## Exercise goal:
Give the listing again word for word. Leave every image out.
------------
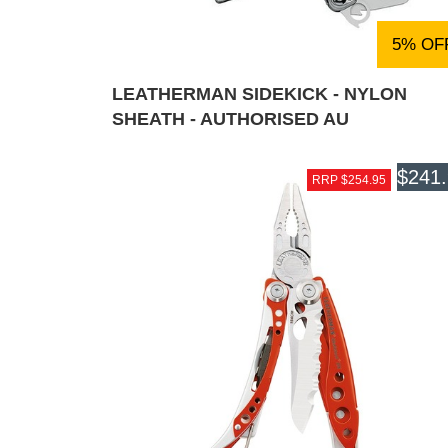
5% OF
LEATHERMAN SIDEKICK - NYLON
SHEATH - AUTHORISED AU
$241
RRP $254.95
------------
## Exercise solution:
5% OF
LEATHERMAN SIDEKICK - NYLON
SHEATH - AUTHORISED AU
$241
RRP $254.95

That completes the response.